Giving example of other places in the world suffering the similar woes as Shimla, experts inform that places like Singapore, Hong Kong have similar issues, but they have tremendously improved their public transport systems, and side by side they are also discouraging citizens from buying new cars/vehicles.
To curb parking demand, experts proposed some measures. They state that concept of congestion pricing should be introduced around the Cart Road. The user fee should be high during morning (9.00AMto12.00noon) and evening (5.00PMto8.00PM) peak hours. Secondly they add that mandatory plying of staff /student buses through HRTC and private operators with more than 50 employees should be encouraged. Adding that penalty of Rs.1, 000/- per car per day should be levied for all cars parked outside these premises. Thirdly they state that Working Place Parking Levy (WPPL) to be introduced in public institutions at an initial stage and the same should be extended to private institutions/ organizations in the city. “Revenue generated from the WPPL may be used in improving public transport infrastructure,” they added.
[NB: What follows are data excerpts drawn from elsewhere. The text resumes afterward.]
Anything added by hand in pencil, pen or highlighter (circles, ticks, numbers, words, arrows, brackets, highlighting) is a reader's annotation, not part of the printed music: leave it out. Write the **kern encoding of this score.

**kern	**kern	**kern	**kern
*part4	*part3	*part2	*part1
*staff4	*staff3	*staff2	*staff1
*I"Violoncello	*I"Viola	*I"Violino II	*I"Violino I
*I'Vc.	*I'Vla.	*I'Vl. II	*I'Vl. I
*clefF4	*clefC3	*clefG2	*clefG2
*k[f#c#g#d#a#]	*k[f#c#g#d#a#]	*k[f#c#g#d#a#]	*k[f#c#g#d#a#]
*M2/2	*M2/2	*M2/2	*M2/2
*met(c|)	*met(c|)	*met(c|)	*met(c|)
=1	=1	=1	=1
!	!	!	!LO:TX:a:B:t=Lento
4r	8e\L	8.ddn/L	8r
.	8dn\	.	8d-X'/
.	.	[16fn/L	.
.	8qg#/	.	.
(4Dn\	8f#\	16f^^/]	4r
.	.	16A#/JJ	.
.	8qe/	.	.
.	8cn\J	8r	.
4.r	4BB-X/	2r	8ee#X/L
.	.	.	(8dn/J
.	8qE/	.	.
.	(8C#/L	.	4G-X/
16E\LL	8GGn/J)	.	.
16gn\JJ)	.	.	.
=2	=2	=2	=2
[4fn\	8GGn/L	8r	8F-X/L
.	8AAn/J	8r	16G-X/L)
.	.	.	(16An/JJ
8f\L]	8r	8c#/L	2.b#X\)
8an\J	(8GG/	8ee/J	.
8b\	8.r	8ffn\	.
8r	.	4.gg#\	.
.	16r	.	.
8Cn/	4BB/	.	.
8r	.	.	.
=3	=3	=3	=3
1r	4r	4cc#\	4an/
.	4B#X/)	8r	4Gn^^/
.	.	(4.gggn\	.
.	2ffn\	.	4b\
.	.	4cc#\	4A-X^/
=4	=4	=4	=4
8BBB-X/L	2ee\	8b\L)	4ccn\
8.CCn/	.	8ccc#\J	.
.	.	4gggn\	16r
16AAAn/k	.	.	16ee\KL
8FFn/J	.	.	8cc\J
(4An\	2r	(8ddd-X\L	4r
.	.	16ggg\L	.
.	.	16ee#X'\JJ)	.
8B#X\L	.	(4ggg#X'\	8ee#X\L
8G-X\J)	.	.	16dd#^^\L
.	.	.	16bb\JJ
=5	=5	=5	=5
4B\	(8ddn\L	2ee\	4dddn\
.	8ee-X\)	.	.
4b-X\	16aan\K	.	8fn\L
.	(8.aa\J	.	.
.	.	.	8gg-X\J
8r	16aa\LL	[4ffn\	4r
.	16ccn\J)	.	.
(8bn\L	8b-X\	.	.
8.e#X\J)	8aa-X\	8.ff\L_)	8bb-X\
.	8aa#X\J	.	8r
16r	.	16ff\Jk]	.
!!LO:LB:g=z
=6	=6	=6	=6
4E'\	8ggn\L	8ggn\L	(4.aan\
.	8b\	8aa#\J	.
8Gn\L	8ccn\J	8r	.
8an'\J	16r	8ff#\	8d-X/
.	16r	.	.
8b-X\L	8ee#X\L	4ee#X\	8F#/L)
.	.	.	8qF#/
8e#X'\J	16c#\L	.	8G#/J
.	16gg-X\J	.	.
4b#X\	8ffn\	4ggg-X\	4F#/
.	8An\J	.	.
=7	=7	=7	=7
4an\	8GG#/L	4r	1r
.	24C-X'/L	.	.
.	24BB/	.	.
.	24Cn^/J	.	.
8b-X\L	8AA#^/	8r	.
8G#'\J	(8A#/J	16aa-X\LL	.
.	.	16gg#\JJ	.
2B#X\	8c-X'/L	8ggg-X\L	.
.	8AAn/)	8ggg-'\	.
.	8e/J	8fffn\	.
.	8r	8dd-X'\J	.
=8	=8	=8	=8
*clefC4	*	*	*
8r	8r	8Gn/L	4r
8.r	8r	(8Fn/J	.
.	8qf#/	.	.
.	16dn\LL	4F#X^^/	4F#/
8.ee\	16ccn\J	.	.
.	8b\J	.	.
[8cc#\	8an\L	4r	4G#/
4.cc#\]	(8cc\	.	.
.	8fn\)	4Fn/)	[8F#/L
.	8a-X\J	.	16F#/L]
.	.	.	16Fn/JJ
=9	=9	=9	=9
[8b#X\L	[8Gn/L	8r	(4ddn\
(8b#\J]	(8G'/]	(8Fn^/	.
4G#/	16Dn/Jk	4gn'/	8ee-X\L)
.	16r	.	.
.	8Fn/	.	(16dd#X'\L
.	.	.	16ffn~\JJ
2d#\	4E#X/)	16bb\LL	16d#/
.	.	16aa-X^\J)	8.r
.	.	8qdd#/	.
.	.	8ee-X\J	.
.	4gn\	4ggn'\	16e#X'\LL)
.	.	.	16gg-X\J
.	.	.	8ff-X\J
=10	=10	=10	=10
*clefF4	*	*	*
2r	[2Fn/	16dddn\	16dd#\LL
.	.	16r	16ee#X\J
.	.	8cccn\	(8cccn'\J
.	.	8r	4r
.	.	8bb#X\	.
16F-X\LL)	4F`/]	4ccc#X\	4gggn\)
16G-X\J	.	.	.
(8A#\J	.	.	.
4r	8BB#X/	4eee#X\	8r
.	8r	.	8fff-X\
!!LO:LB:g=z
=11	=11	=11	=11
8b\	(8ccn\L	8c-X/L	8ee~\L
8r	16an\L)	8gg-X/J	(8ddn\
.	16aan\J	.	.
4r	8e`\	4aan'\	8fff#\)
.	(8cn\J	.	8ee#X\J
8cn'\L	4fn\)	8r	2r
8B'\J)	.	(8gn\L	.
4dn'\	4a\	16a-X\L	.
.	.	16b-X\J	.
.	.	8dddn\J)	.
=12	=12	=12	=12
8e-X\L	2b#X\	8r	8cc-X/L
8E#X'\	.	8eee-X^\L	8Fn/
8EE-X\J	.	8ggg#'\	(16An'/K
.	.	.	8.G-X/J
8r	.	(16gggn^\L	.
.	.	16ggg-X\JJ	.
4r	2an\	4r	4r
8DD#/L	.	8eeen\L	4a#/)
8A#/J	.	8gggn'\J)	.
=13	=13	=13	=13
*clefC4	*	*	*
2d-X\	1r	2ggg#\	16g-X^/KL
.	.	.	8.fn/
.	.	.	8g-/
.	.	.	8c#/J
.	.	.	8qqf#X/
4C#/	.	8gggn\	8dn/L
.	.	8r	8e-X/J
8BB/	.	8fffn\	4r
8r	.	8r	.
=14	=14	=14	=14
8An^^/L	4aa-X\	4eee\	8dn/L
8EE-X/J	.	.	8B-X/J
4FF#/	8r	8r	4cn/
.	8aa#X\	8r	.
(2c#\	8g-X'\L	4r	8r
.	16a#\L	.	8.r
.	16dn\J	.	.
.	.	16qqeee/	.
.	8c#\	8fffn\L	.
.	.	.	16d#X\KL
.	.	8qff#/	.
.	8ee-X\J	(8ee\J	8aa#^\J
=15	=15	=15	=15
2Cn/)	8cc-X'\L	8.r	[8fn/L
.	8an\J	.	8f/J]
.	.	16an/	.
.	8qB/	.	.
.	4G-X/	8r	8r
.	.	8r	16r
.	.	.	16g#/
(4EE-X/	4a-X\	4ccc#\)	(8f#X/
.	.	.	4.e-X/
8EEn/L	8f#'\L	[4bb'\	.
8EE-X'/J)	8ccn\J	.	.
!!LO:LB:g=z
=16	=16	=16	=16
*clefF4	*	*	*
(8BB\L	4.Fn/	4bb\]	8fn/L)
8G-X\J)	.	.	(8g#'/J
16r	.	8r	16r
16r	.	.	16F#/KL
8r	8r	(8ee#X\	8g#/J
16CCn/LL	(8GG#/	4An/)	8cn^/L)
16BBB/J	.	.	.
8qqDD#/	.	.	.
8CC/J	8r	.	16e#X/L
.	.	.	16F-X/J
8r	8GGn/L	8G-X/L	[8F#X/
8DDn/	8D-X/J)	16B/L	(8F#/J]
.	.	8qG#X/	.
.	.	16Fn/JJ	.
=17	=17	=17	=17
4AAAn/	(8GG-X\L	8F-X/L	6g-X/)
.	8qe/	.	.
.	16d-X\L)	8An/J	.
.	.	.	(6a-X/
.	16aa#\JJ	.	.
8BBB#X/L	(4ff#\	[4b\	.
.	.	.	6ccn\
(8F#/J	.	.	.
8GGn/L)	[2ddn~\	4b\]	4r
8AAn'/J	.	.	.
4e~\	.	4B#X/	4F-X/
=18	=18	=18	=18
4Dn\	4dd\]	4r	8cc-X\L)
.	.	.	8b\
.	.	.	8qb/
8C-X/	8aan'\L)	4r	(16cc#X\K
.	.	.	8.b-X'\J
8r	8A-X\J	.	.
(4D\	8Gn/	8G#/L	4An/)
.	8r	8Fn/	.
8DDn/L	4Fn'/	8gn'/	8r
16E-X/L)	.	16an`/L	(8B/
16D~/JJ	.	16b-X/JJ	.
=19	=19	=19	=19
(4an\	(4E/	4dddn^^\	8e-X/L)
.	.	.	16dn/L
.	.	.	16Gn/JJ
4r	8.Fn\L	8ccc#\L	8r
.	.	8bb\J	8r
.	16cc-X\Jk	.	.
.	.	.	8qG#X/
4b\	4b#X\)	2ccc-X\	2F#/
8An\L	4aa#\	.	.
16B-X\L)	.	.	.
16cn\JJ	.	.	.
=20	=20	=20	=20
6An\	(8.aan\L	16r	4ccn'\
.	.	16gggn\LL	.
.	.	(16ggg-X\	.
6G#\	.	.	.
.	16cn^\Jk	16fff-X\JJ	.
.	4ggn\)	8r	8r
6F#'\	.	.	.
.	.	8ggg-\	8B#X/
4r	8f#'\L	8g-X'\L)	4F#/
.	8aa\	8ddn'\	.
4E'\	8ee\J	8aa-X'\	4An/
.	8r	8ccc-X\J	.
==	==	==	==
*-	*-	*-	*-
Fourthly a Certificate of entitlement (COE) should be introduced. COE is a license received in a successful winning bid in an open bid uniform price auction by MC Shimla recommending cases to the RTO/SDMs offices to grant the legal right of the holder to register own and use a vehicle within the city for a period of 10 years. “When demand is high, the cost of a COE should even exceed the value of the car itself,” they assert. Adding that the number of COE should be determined on a quarterly basis keeping in mind the holding capacity of the city. They further added that to minimize parking issues vehicles having crossed more than 15 years of life shall have to be abandoned. To minimize parking issues in residential areas and to reduce pressure on roads; road tax should be levied upto half the price of the 2nd car purchased by any house hold. “If the price of car is Rs. 10 lakh and above MC Shimla road tax upto 10% of the price of the car should be levied,” they add.
Construction of parkings in the city (Wardwise) might take some time. Meanwhile parking supply measures in residential areas should be applied, suggest experts. They state that community parking in each sector should be created by using neighborhood commercial and institutional parking lots overnight, on rental basis, to be managed and run by the registered Resident Welfare Associations (RWAs).
Though measures suggested by experts point towards an effective solution for the city problem, but implementation is a question mark. Wherein successive government have been batting in favour of illegal retention policies (Now stopped due to a NGT directive), then how is it feasible that they would be even think of a policy to levy such stringent norms on precious voters. Moreover such norms would invite protest from heavyweights which could hurt political aspirations. Therefore continually successive governments keep coming out with middle path solutions, which can hardly erase the overgrowing parking problems of the erstwhile summer capital.